Further upwards in strata, the recurrent sediment couplets gradually pass into a more uniform, thick succession of glauconitic, calcareous sandstones (MFT 10) with only occasionally interbedded, thin brachiopod shell horizons. In our opinion, this facies association presumably represents the most proximal depositional areas, namely broad sand flats of nearshore to shoreface zones around the FWWB. Here, mainly detrital sediment material (quartz grains) originating from a nearby terrestrial source area was constantly winnowed and reworked due to the activity of waves and tides and exported onto more distal ramp areas during storm events.
All three sections show a high siliciclastic input with the onset of the Vøringen Member sedimentation, reflected by the occurrence of sandy limestones (MFTs 7–9) and calcareous sandstones (MFT 10; Figs. 3, 6, 7). In contrast, limestones of the Vøringen Member in central Spitsbergen (Billefjorden, Dicksonfjorden; Groen 2010) contain only very little detrital quartz and calcareous sandstones don’t occur at all. The latter suggests the uplift of a terrestrial source area to the N or E of the investigation area in NE Svalbard. Correlating the individual sections, S1 (Fig. 7) shows the smallest thickness of the Vøringen Member (ca. 11 m; H1: ca. 21 m; E1: ca. 18 m) combined with the thickest proportion of the calcareous sandstone facies, implying that this section might have been closest to a source area, possessing the least accommodation space (reflected in the smallest thickness) and the biggest proportion of nearshore sand shoals.
Environmental change within the Early Permian
Sediments of the Gipshuken Formation (late Sakmarian–early Artinskian) in central Spitsbergen reflect a rhythmic, probably sea-level driven deposition of stacked evaporite/carbonate cycles within extended, low-relief, inner platform areas, comprising supratidal sabkhas and peritidal, restricted marine lagoons (Lauritzen 1981a). Some features such as the decrease of evaporites in the carbonate-dominated upper part in central Spitsbergen (Skansdalen member) and the occurrence of plant fragments, paleosols and coaly interbeds in the Templet and Sørfonna members in NE Svalbard, imply a progressive change of the continental climate from arid or semi-arid to more humid subtropical conditions (Keilen 1992). The latter also may account for a low but first-time-recognizable siliciclastic input in the Templet member within the investigation area, resulting from an increased, possibly seasonal, monsoonal-like precipitation combined with an intensified weathering of the terrestrial hinterland.

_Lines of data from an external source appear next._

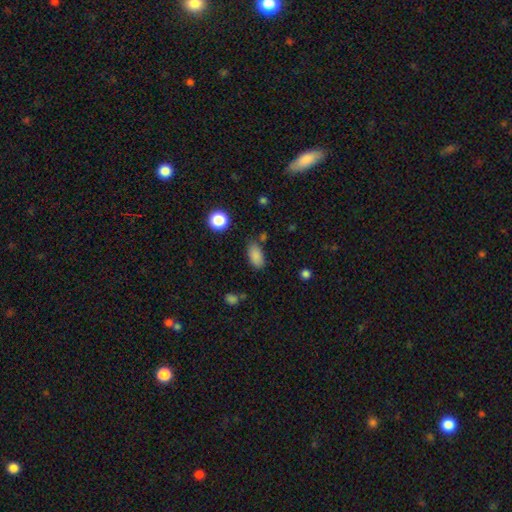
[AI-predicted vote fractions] This is clearly a smooth galaxy (86%). How rounded: clearly in between (90%). Merging: likely none (75%).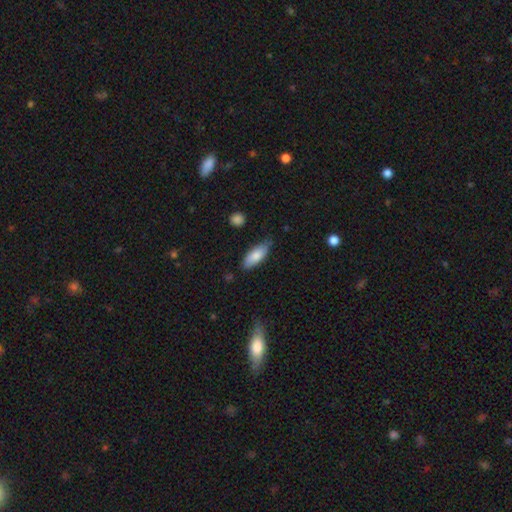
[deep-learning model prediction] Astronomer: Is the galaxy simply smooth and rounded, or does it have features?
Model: smooth — 80%.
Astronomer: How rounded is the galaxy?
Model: in between — 79%.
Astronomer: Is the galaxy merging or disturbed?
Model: none — 72%.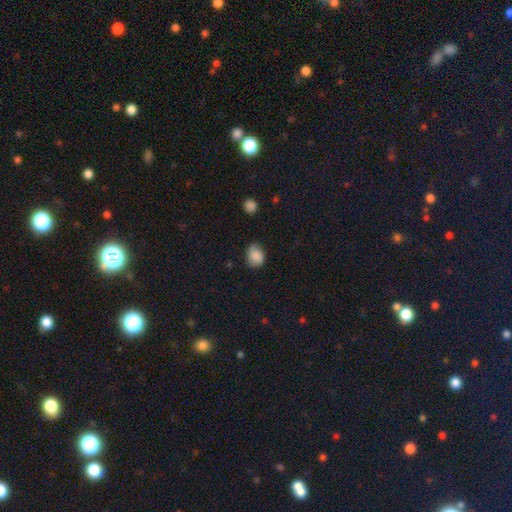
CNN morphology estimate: A smooth galaxy with no disk features (84%) that is in between round and cigar-shaped (54%). Merging: none (61%).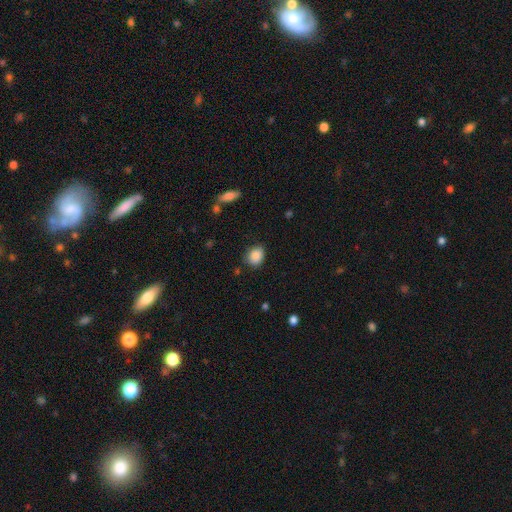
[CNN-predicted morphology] Smooth or featured?
  - smooth: 87% *
  - star or artifact: 9%
  - featured or disk: 4%
How rounded?
  - round: 57% *
  - in between: 42%
  - cigar-shaped: 1%
Merging?
  - none: 77% *
  - minor disturbance: 18%
  - major disturbance: 4%
  - merger: 2%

A progressive environmental change within the marine realm during the sedimentation of the Gipshuken Formation (Templet and Sørfonna members) and overlying Kapp Starostin Formation (Vøringen Member) is revealed by correlating the biota of equivalent strata from central Spitsbergen, NE Svalbard and the southern Barents Sea under consideration of their environmental setting.

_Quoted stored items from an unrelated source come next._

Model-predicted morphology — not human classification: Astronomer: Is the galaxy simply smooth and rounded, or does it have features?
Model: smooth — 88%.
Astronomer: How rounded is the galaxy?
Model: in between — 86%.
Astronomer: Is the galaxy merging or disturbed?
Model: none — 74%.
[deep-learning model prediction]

In central Spitsbergen, a reduced photozoan biotic association with no heterozoan elements have been described from the uppermost Gipshuken strata (Groen 2010). During this time period, a marginal marine platform setting, marked by restricted, inner platform areas and subaerial sabkhas prevailed (Lauritzen 1981a, b). Contemporaneously, more open-marine conditions existed within NE Svalbard, reflected by a diverse, composite biofacies, characterized by reduced photozoan as well as heterozoan elements (Keilen 1992; MFTs 4, 3, this work). Equivalent strata from the southern Barents Sea (Bjarmeland Group; Larssen et al. 2005) reflect a general deeper, open-marine, outer platform setting marked by a typical temperate-water, heterozoan biotic association consisting mainly of crinoids, bryozoans, brachiopods and siliceous sponges (Stemmerik 1997). The lower part of the Bjarmeland Group (Polarrev and Ulv formations, mid Sakmarian–early? Artinskian) is supposed to correlate with the Gipshuken Formation on Svalbard and shows a fully heterozoan association characterized by thick bryozoan- and bryozoan/Tubiphytes-dominated bioherms (Polarrev Formation) on top or along local highs around the SWWB.

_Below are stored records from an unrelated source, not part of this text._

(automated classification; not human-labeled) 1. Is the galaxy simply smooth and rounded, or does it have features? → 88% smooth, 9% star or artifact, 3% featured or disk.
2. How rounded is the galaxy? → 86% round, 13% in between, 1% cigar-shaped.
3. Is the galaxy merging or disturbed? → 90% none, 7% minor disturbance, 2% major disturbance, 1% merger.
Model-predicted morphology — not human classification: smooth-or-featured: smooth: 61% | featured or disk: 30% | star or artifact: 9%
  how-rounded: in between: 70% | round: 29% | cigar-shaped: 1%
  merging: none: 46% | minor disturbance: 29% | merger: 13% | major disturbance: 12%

The distribution pattern of the biota shows that while warm-water conditions still prevailed in inner platform areas in central Spitsbergen, temperate-water conditions were already present in deeper depositional settings in the southern Barents Sea, with NE Spitsbergen representing a transitional position during this period. This interpretation is in accordance with Bensing (2007) and Reid et al. (2007), who describe similar biotic assemblages within coeval deposits in the Canadian Arctic (Sverdrup Basin, upper Raanes Formation), interpreted as transitional from warm-water to slightly cooler, subtropical marine conditions. The authors assume that while a warm-water environment might still have prevailed within the inner peritidal platform zones, reflected by thick algal mats and the presence of Tubiphytes, dasycladaceans and staffellid foraminifers, cooler conditions represented by crinoids, brachiopods and bryozoans might have already been present within deeper submarine areas of the mid-platform.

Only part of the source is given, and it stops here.